This project will analyze with a Multiple linear regression the Asphalt suface free energy in mJ/m^2 (srf.fr.eng) with different variables.

The data has been taken from http://users.stat.ufl.edu/~winner/data/asphalt_binder.csv and the variables are listed below:

% Saturates (saturates)

% Aromatics (aromatics)

% Resins (resins)

% Asphaltenes (asptenes)

% Wax (wax)

% Carbon (carbon)

% Hydrogen (hydrogen)

% Oxygen (oxygen)

% Nitrogen (nitrogen)

% Sulfur (sulfur)

Nickel in ppm (nickel)

Vanadium in ppm (vanadium)

For the sake of the model i have removed the asp code.

starting with reading the data and doing a preliminary analysis:

1 2 3 4 5 |
dataset4 = read.csv('http://users.stat.ufl.edu/~winner/data/asphalt_binder.csv', header = T) head(dataset4) View(dataset4) summary(dataset4) str(dataset4) |

As the asp code will be removed below the code for the data that will be used for the analysis:

1 2 3 4 5 |
mydata <- dataset4[2:14] head(mydata) View(mydata) summary(mydata) str(mydata) |

Next the visualization of the correlation matrix and correlation plot

1 2 |
cor(mydata) pairs(mydata) |

Below the results for the correlation

and also the Corr Plot

The corr matrix and the plot shows positive and negative linear relationship within different variables, therefore I am going to eliminate some variable with biggest correlation in order to remove Multicolinearity

*“Multicolinearity is a term you use if two x variables are highly correlated.*

*Not only is it redundant to include both related variables in the multiple regression model, but it’s also problematic. *

*Basically: If two x variables are significantly correlated, only include one of them in the regression model, not both. *

*If you include both, the computer won’t know what numbers to give as coefficients for each of the two variables, because they share their contribution to determining the value of y. *

*Multicolinearity can really mess up the model-fitting process and give answers that are inconsistent and oftentimes not repeatable in subsequent studies”*

The variable removed are: resins, asptenes and sulfur.
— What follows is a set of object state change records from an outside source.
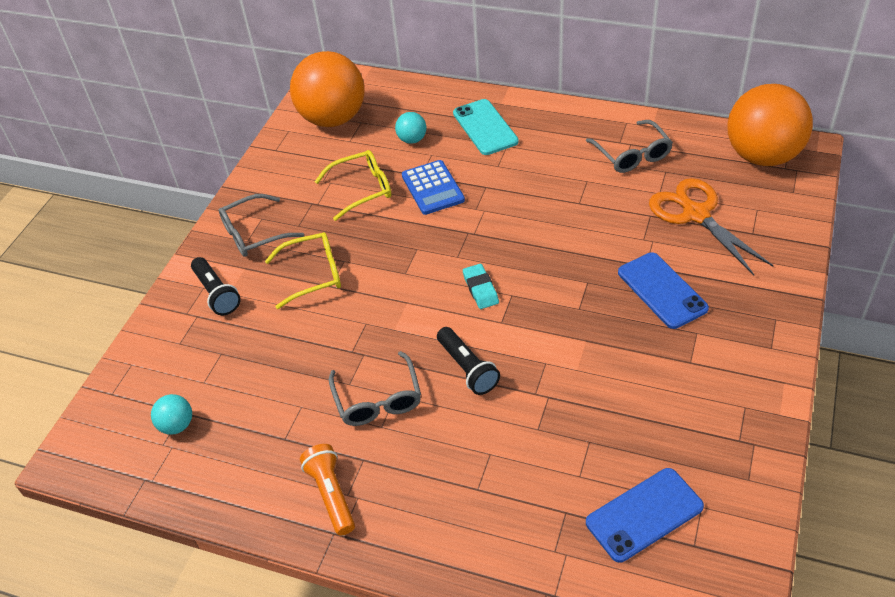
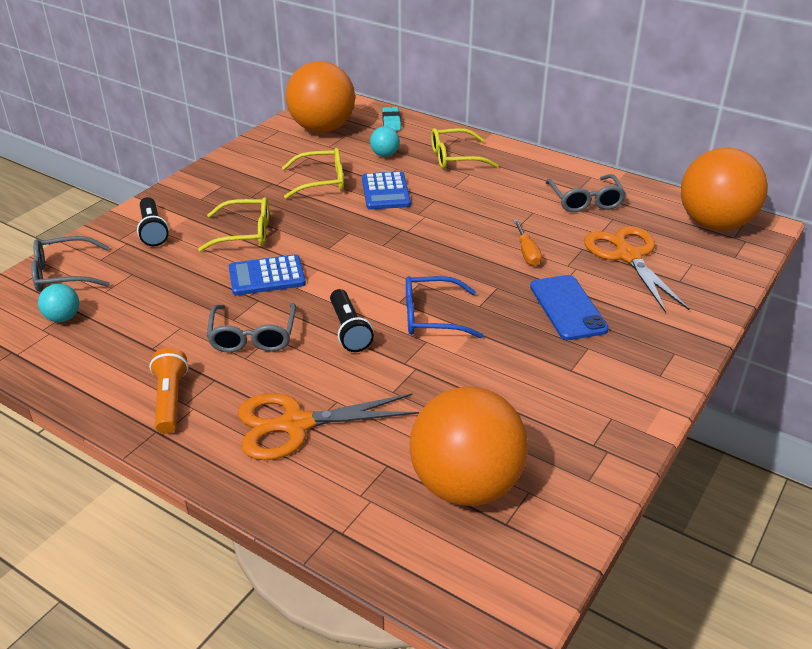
camera: 10 degrees right, 10 degrees down
grey glasses [219,194,304,257] -> grey glasses moved to [31,236,110,292]
turquoise phone [453,99,519,155] -> yellow glasses [431,128,499,169]
turquoise eraser [463,264,499,309] -> turquoise eraser moved to [382,107,401,131]
blue phone [586,468,704,562] -> orange ball [410,387,528,506]
none -> blue calculator [229,254,306,295]
none -> orange scissors [238,393,419,460]
none -> blue glasses [406,276,483,338]
none -> orange screwdriver [513,220,542,266]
Now i am going to apply the model:

1 2 3 |
mydataMLR <- lm(srf.fr.eng ~ saturates+aromatics+wax+carbon+hydrogen+oxygen+nitrogen+nickel+vanadium, data=mydata) mydataMLR summary(mydataMLR) |

From the results 4 variables are not significant therefore I am removing those and run the new model removing the variables aromatics, oxygen, nitrogen and nickel:

1 2 |
mydataMLR2 <- lm(srf.fr.eng ~ saturates+wax+carbon+hydrogen+vanadium, data=mydata) summary(mydataMLR2) |

We are looking at the marginal contribution of each x variable when all the other variables in the model are held constant.

The Residuals section provides summary statistics for the errors in our predictions. Since a residual is equal to the true value minus the predicted value, the maximum error of 2.6178 suggests that the model under-predicted surface free energy by 2.61 mJ/m^2 for at least one observation.

On the other hand, 50 percent of errors fall within the 1Q and 3Q values (the first and third quartile), so the majority of predictions were between -0.6711 over the true value and 0.6587 under the true value.

The model has several significant variables, and they seem to be related to the outcome give the significance of Pr(>|t|)

The Multiple R-squared value (also called the coefficient of determination) provides a measure of how well our model as a whole explains the values of the dependent variable. It is similar to the correlation coefficient in that the closer the value is to 1.0 the better the model perfectly explains the data

Since the R-squared value is 0.8864, we know that 88.65% of the variation in the dependent variable is explained by our model.

Then checking residual and normality plot:

1 2 3 4 5 6 7 8 9 |
#check the residual par(mfrow = c(1,2)) mydataMLR2.stdRes = rstandard(mydataMLR2) plot(mydataMLR2.stdRes, col="red") abline(0,0) #normality plot qqnorm(mydataMLR2.stdRes,ylab="Standardized Residuals",xlab="Normal Scores", main="Normality Plot", col="red") qqline(mydataMLR2.stdRes) |

Most (95 percent) of the standardized residuals fall within two standard deviations of the mean, which in this case is –2 to +2 (via the 68-95-99.7 Rule / Empirical rule).

We should see more residuals hovering around zero and we should have fewer and fewer of the residuals as they go away from zero.

If the residuals fall in a straight line, that means the normality condition is met.

From the model looks like condition is met.

In conclusion the model y = -121.30 – 0.39saturates – 1.70wax +1.23carbon + 4.33hydrogen -0.0027vanadium looks a quite good model to explain the Asphalt surface free energy in mJ/m^.